» Description of the task: Once you find the line that contains "NEOO-148, owner: Linus -> none", write out that line and every line after it to the end of the records, exactly and with nothing else.

» Dataset entries:
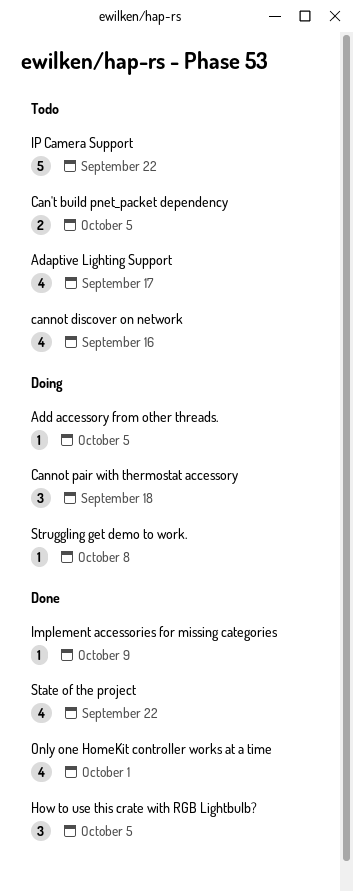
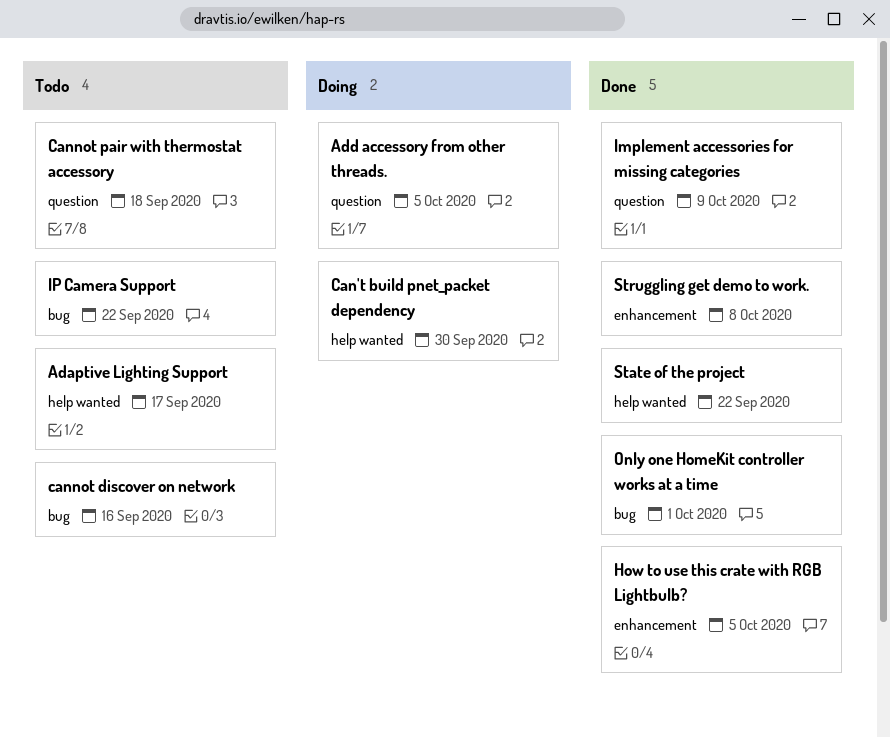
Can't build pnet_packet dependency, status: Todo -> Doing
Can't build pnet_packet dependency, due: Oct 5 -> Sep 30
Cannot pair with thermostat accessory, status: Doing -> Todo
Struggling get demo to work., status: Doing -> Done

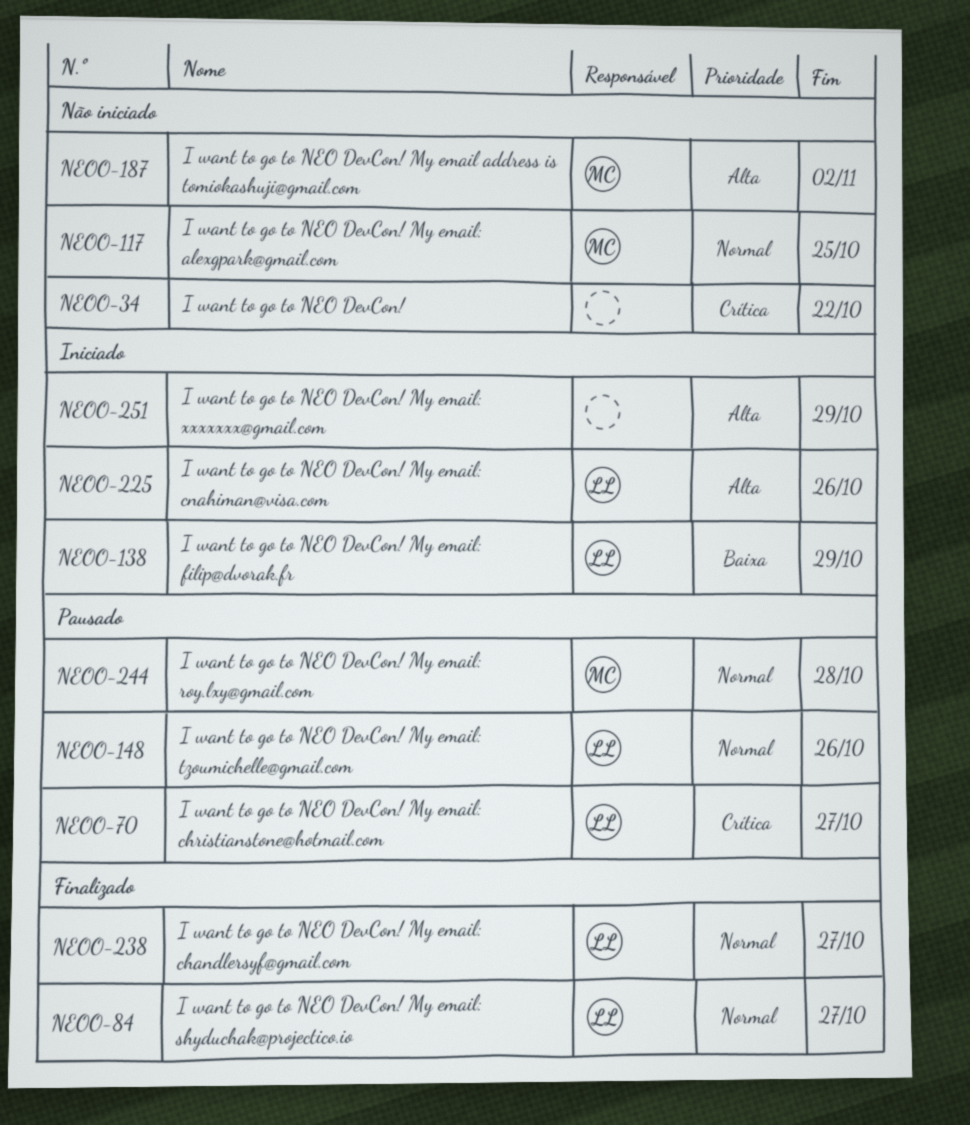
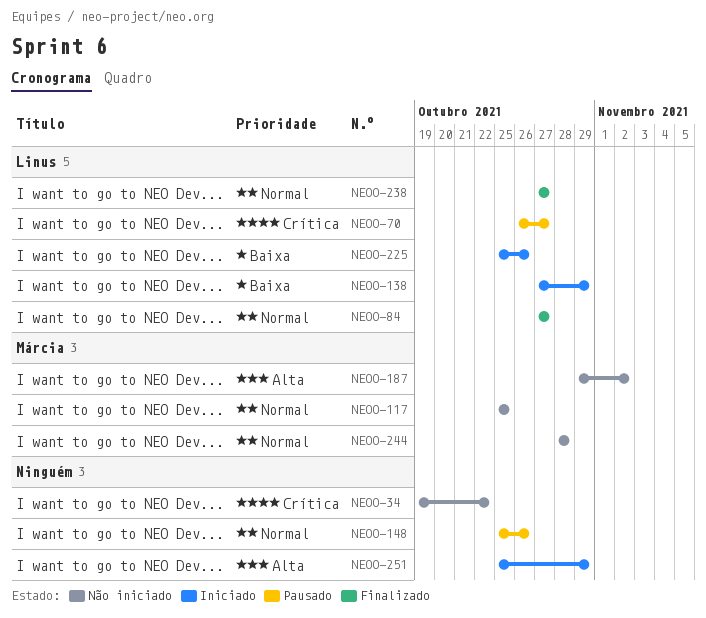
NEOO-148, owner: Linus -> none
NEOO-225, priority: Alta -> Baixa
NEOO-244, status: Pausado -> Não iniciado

» Answer:
NEOO-148, owner: Linus -> none
NEOO-225, priority: Alta -> Baixa
NEOO-244, status: Pausado -> Não iniciado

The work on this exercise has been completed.